> **DATA TO EXAMINE**:
= Beginning of Section =

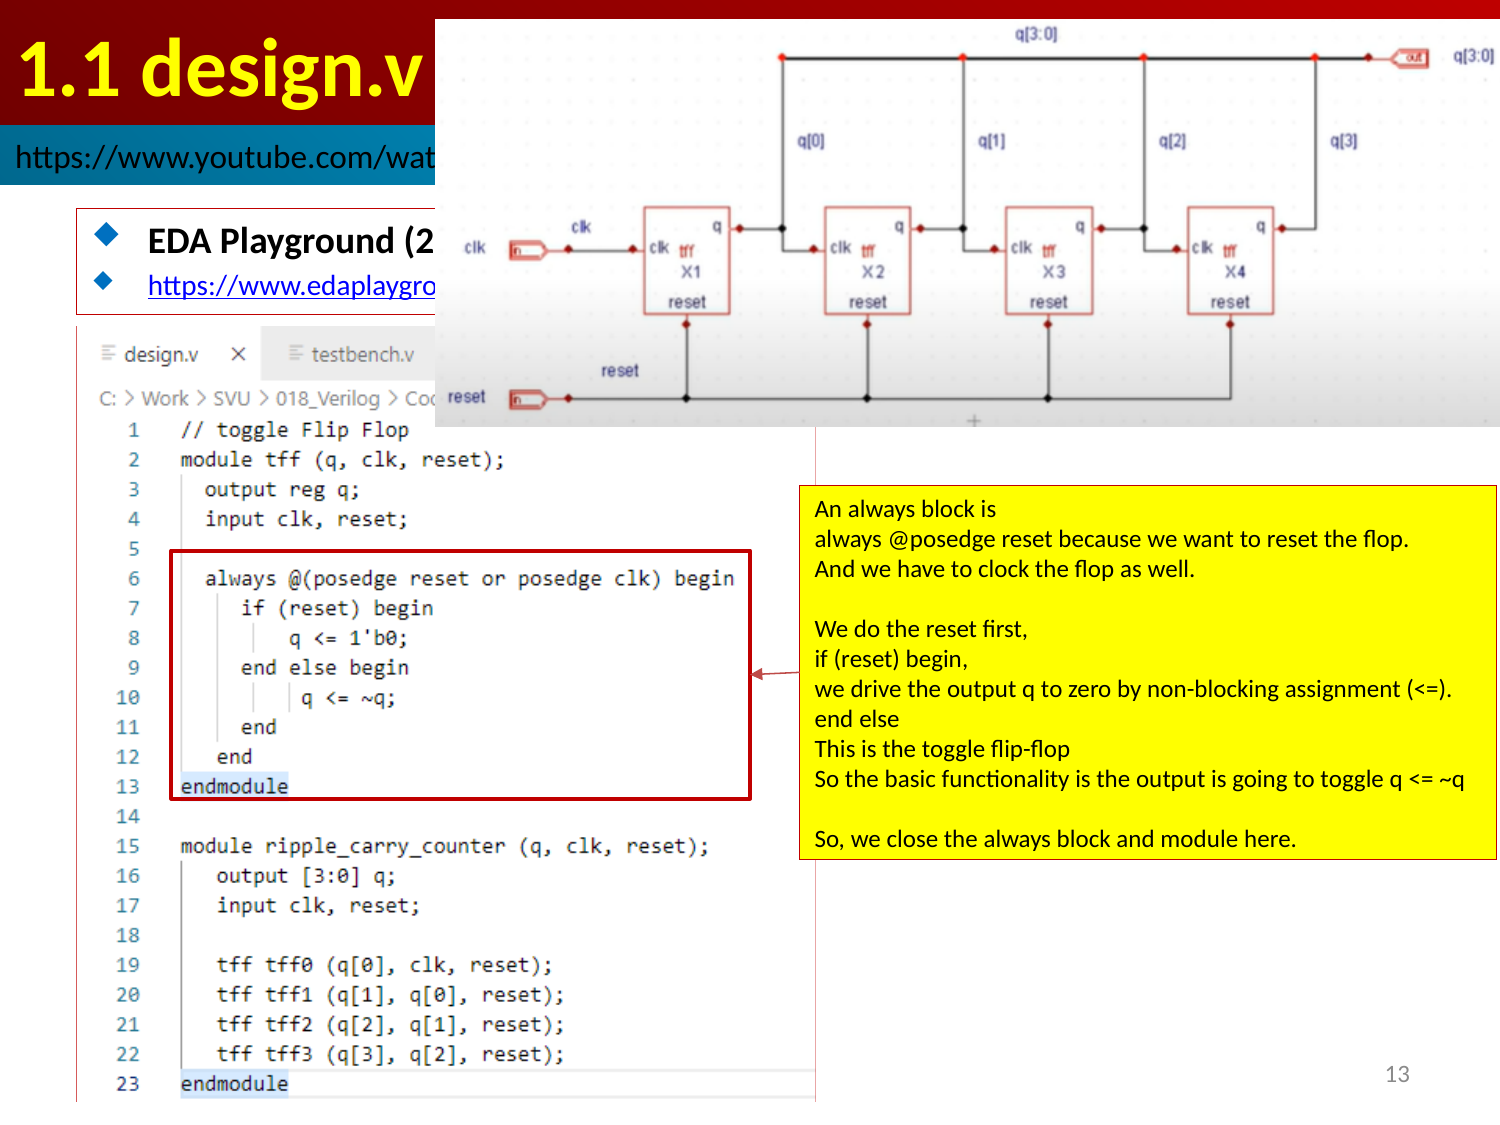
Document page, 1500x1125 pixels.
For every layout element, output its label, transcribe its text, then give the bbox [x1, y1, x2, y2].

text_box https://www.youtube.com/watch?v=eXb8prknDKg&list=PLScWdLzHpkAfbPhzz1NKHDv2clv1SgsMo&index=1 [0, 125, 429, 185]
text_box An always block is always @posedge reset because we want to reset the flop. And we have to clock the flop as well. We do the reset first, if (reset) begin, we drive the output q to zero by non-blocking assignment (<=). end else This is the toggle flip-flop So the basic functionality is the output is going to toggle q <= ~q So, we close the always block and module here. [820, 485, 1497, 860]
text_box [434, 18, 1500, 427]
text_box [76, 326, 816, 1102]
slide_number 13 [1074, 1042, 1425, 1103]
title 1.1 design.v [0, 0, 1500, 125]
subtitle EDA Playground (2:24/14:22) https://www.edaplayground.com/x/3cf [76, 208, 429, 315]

= End of Section =
= Beginning of Section =

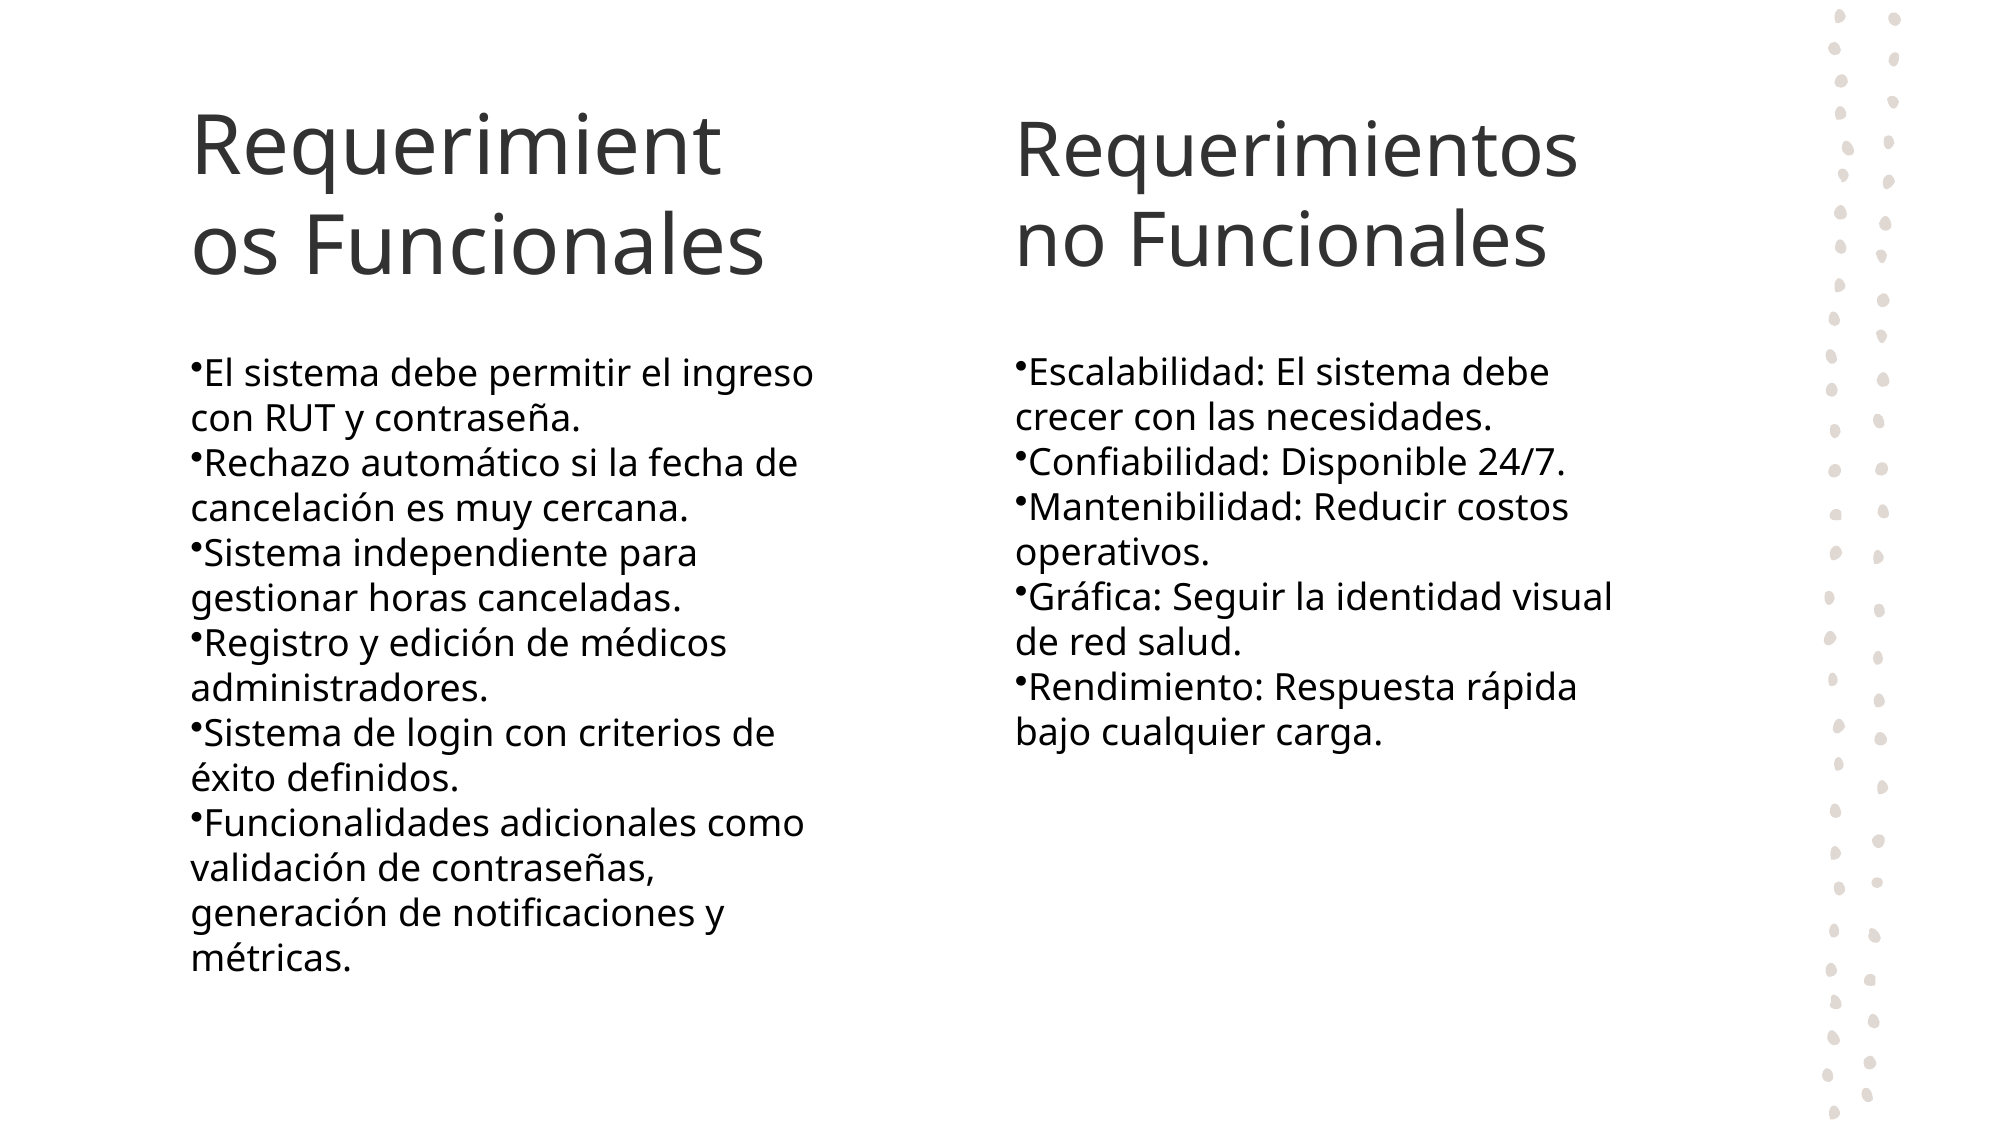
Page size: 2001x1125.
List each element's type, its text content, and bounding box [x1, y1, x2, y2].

= End of Section =
= Beginning of Section =

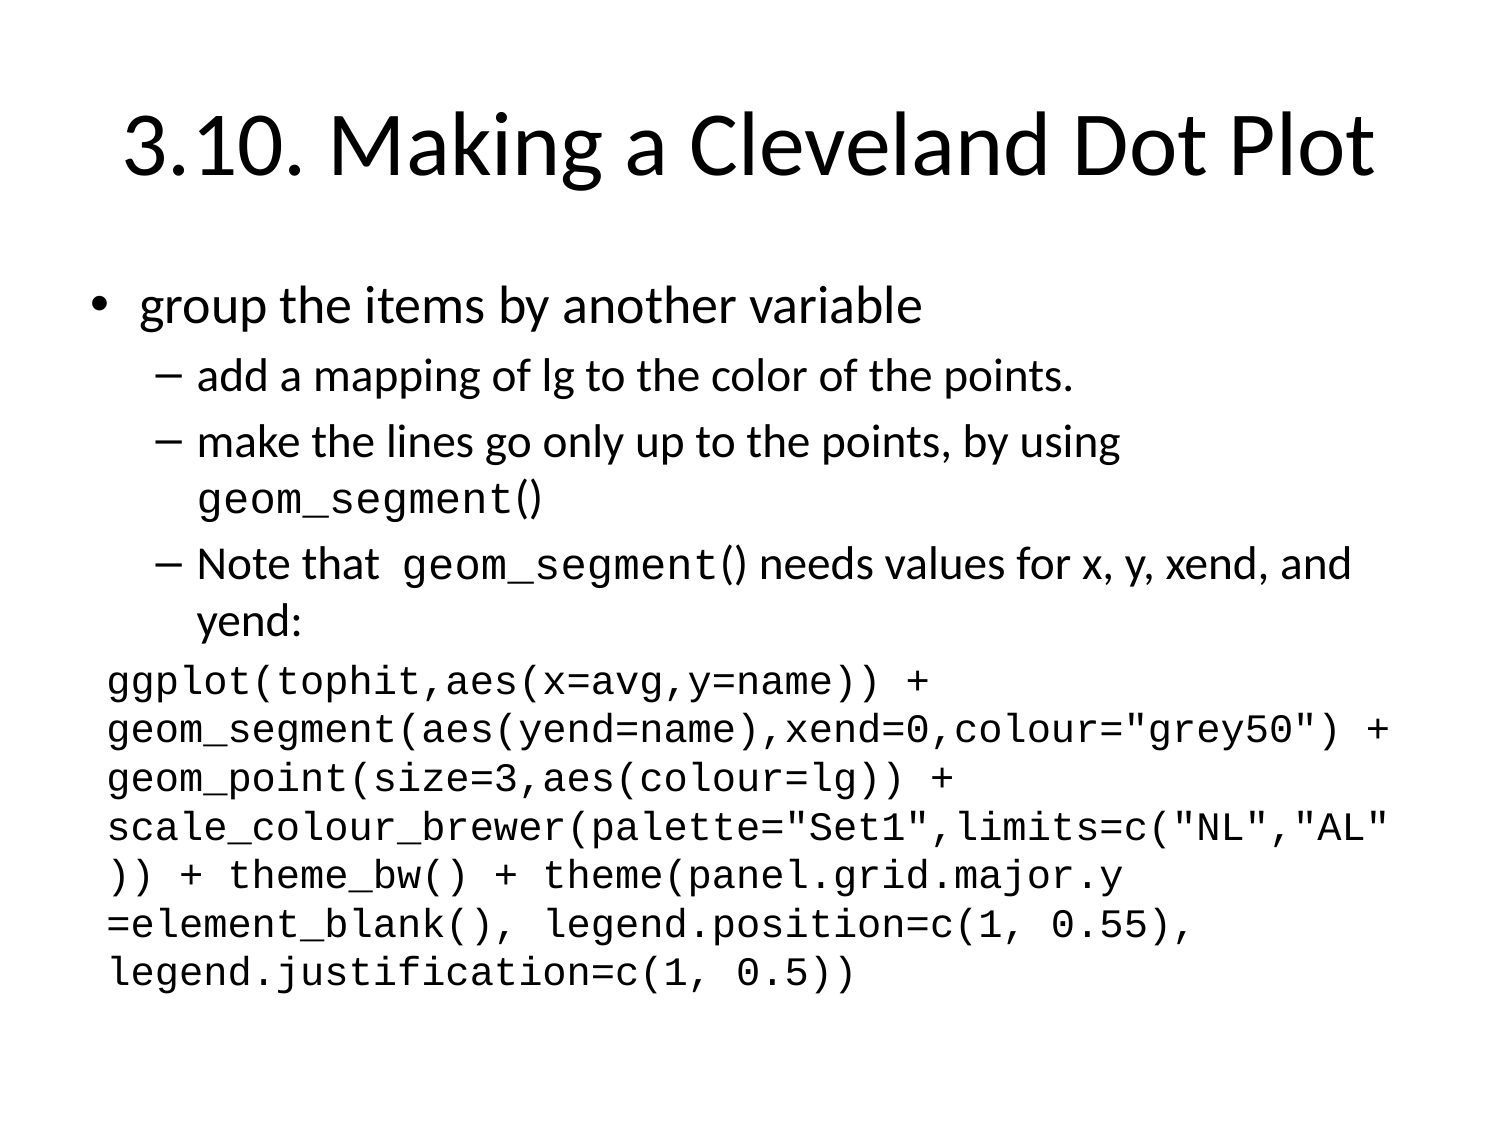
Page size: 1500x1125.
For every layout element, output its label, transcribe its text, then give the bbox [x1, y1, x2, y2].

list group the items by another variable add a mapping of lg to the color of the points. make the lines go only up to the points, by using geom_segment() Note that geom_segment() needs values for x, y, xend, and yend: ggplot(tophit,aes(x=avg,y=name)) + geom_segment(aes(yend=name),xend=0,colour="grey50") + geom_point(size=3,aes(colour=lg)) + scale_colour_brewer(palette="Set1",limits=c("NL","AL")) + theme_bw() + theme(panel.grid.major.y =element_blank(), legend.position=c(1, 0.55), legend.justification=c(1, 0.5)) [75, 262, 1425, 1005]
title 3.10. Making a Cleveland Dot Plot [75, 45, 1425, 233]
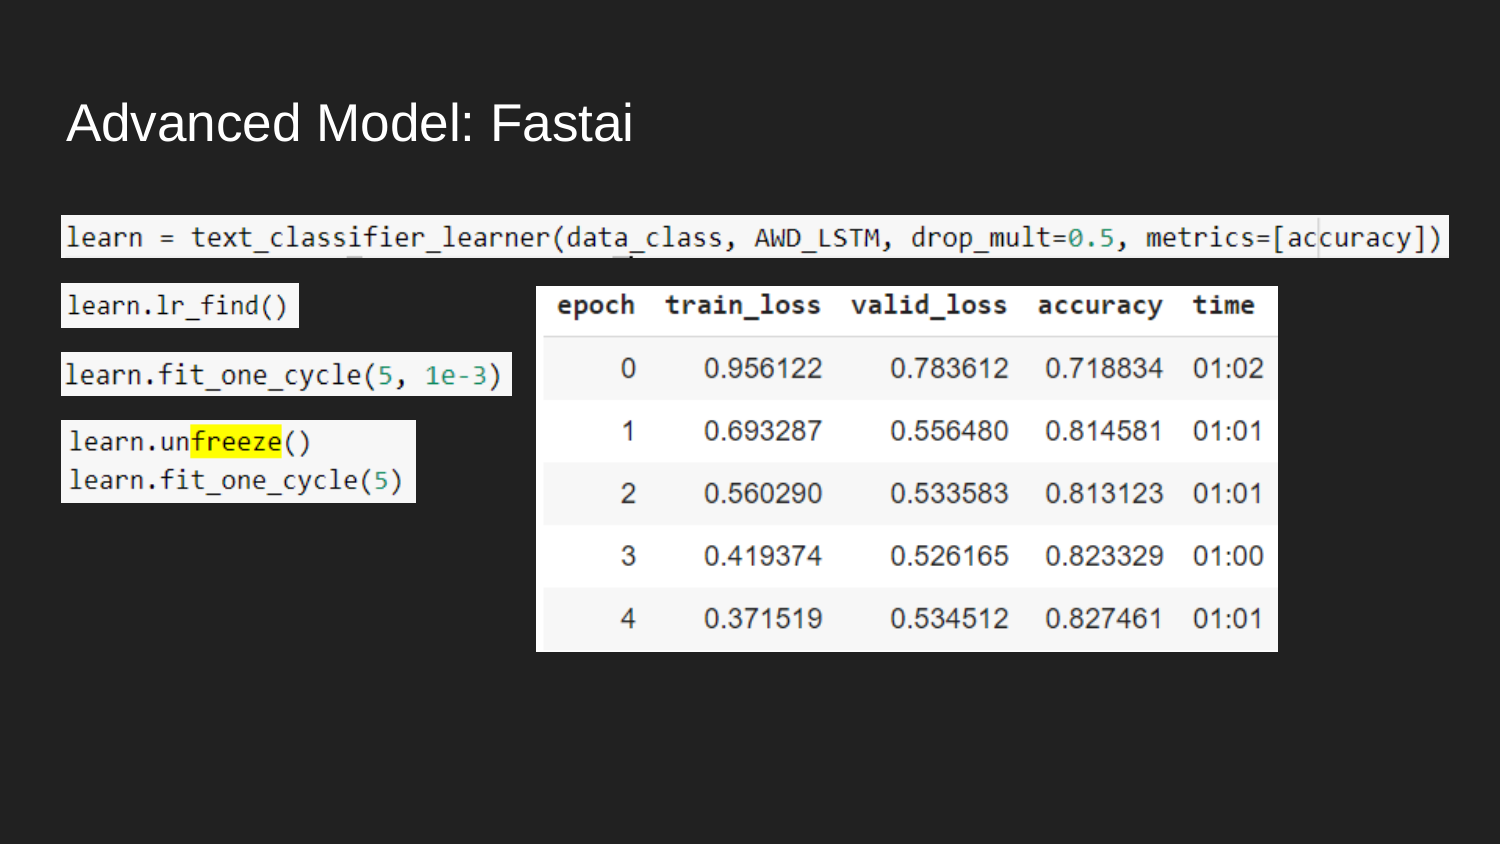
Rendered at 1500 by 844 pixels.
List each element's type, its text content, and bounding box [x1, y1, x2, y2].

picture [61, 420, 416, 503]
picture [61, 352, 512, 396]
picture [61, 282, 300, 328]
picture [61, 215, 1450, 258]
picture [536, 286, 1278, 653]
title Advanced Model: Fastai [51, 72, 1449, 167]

= End of Section =

> **EXERCISE DETAILS**:
Check each line of the entries, and copy the ones that contain "pixels".

> **EXPECTED OUTPUT**:
Document page, 1500x1125 pixels.
Rendered at 1500 by 844 pixels.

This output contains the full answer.